[WHAT IS NEEDED]:
Where a line of the data holds the word "lines", copy that line.

[ENTRIES PROVIDED]:

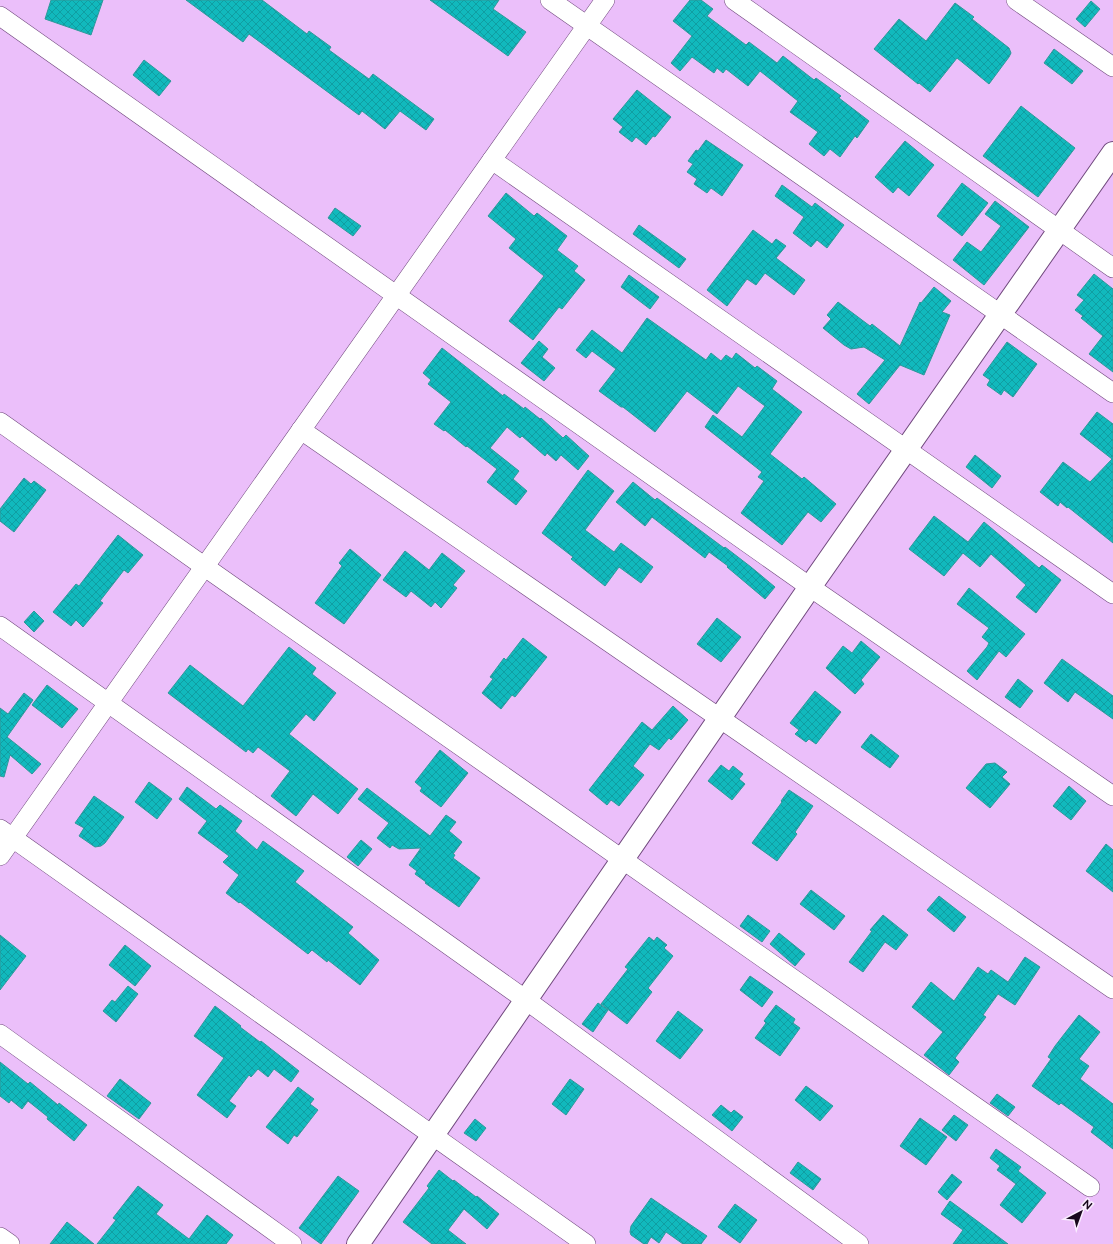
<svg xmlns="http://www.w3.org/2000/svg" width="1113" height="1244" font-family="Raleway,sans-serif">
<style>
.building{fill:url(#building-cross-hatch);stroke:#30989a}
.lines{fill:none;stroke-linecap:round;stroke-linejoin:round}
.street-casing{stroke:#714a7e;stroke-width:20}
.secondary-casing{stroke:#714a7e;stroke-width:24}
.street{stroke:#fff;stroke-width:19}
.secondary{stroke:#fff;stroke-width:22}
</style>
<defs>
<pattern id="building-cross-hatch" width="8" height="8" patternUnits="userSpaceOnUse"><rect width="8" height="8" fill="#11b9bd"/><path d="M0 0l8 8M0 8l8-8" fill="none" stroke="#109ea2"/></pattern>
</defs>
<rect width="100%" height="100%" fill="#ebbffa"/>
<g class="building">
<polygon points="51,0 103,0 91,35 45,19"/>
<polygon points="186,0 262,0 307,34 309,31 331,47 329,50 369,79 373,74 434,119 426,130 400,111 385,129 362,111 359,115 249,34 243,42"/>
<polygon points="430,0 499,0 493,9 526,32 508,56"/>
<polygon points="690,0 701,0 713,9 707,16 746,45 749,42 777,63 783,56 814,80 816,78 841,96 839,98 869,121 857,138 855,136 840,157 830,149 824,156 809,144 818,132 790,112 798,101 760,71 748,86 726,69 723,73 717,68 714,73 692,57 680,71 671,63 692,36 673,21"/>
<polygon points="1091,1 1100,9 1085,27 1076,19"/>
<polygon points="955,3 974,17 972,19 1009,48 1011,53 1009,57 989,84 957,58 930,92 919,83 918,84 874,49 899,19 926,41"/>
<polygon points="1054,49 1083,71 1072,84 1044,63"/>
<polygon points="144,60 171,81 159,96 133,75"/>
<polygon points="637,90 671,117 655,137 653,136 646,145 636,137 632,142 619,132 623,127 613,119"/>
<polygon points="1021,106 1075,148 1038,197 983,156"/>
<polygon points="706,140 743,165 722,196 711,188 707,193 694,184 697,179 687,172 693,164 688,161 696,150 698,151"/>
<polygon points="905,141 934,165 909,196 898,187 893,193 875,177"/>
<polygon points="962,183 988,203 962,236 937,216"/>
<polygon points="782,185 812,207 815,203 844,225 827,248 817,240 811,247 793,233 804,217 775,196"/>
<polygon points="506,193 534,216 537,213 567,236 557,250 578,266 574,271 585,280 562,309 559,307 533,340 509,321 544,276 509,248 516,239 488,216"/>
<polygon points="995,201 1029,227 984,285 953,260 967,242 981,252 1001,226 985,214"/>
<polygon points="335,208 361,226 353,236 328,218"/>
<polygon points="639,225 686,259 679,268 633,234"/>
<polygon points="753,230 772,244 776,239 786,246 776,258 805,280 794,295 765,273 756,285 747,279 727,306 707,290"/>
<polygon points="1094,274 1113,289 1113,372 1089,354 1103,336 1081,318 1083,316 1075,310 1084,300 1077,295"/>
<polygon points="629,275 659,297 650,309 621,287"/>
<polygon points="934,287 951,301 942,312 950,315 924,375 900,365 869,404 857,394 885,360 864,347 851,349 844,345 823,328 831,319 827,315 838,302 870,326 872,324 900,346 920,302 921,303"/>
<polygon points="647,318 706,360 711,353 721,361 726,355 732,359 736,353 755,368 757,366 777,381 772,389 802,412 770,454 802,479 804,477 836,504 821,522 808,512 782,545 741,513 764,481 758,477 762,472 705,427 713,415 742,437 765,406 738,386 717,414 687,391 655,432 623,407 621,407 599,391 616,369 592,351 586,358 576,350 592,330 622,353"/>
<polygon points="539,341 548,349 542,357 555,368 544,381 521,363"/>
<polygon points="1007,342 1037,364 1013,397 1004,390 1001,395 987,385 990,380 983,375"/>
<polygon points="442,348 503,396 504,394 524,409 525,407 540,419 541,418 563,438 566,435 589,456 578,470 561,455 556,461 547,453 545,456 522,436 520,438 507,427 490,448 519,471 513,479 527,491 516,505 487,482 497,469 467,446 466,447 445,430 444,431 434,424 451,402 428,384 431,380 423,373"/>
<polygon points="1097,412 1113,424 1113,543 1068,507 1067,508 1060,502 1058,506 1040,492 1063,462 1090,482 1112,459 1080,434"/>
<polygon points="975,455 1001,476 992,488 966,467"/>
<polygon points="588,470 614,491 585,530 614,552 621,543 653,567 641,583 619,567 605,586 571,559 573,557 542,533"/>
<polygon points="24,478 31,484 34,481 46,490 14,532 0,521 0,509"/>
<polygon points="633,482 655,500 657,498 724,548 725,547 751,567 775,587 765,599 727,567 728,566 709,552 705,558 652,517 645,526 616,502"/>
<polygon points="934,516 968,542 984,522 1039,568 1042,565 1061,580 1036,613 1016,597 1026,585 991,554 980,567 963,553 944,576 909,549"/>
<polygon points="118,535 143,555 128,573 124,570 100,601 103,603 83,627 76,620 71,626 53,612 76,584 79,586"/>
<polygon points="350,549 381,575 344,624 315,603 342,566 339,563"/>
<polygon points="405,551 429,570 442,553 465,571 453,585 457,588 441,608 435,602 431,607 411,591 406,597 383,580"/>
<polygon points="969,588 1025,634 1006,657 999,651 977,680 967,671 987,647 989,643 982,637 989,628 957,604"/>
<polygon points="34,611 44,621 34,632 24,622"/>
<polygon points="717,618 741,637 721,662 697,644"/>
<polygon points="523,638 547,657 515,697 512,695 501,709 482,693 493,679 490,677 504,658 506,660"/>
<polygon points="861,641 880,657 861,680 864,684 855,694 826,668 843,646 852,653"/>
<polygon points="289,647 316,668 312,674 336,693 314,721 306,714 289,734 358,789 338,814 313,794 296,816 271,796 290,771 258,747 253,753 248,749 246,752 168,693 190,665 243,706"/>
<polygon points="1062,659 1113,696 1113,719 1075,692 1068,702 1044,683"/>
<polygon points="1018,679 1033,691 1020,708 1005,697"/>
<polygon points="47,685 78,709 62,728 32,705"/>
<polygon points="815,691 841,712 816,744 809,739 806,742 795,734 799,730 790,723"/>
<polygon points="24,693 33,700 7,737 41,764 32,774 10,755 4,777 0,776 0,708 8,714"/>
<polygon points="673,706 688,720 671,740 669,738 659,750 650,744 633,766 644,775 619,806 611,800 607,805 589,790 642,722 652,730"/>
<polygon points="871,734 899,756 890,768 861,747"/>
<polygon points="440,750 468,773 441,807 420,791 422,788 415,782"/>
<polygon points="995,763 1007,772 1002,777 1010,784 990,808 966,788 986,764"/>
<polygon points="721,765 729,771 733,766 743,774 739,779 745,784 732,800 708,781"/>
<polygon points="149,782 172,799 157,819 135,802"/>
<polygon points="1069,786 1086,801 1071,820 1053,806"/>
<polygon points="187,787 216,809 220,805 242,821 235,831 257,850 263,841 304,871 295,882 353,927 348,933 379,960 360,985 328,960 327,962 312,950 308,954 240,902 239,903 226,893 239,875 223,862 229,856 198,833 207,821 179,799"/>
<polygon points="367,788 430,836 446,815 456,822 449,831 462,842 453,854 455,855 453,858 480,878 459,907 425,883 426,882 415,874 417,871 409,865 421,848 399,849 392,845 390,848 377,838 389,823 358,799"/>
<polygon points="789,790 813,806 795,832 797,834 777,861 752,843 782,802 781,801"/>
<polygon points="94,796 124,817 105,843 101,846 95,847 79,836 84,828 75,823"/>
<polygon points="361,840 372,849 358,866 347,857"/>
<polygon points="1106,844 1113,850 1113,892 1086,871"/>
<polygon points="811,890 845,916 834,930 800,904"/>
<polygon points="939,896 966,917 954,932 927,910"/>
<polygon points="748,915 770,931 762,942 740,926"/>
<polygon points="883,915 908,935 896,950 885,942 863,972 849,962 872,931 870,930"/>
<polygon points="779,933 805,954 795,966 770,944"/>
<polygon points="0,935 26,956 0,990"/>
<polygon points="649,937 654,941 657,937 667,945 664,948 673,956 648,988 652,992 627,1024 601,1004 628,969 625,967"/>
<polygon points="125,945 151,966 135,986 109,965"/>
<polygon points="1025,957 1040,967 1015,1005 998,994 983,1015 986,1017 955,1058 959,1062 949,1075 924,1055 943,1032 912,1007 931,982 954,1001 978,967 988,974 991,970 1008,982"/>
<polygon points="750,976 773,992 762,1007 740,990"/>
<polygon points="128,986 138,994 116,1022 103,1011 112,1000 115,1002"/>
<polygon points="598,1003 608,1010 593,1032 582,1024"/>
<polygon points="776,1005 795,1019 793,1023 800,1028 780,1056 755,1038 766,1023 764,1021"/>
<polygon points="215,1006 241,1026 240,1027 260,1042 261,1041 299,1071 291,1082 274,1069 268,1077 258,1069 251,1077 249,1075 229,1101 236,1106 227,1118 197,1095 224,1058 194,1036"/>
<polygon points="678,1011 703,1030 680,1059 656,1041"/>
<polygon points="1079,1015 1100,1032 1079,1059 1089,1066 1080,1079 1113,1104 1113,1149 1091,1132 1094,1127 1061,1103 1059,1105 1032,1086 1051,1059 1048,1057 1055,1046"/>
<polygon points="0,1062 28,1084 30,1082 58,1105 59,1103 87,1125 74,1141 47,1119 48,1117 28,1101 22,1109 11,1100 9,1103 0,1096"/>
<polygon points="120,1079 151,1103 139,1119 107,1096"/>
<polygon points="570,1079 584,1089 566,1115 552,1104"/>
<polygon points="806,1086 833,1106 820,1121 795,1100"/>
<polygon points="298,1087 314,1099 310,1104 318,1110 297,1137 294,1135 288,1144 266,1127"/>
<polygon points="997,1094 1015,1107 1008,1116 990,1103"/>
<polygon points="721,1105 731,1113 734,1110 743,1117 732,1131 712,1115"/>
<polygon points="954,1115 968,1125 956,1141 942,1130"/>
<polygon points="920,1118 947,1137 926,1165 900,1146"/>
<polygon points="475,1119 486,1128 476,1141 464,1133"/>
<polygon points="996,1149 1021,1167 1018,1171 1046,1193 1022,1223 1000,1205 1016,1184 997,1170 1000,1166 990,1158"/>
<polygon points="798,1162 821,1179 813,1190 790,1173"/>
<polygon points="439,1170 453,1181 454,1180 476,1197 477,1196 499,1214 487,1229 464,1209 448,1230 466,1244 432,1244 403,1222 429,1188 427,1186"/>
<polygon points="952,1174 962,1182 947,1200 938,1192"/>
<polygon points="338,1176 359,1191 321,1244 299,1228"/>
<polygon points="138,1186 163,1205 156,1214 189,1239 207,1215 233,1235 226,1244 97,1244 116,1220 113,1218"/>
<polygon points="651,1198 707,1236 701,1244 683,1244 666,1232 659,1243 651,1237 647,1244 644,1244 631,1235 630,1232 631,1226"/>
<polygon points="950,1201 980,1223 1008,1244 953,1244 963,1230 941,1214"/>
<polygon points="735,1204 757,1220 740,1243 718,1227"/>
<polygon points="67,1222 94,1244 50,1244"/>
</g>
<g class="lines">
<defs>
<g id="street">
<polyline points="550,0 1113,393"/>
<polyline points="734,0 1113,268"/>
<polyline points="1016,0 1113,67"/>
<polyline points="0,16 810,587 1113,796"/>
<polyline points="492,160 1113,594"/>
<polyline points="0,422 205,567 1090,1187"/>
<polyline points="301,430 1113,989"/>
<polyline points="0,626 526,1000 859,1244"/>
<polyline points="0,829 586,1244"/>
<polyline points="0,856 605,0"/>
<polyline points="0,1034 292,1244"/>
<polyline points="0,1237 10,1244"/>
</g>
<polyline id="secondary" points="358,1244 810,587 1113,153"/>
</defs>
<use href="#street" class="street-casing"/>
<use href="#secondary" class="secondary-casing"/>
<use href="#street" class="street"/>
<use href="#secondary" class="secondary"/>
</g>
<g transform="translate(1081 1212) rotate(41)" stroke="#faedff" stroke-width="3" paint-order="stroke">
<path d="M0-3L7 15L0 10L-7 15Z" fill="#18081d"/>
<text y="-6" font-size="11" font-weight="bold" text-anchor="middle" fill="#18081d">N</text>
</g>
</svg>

[RESPONSE]:
.lines{fill:none;stroke-linecap:round;stroke-linejoin:round}
<g class="lines">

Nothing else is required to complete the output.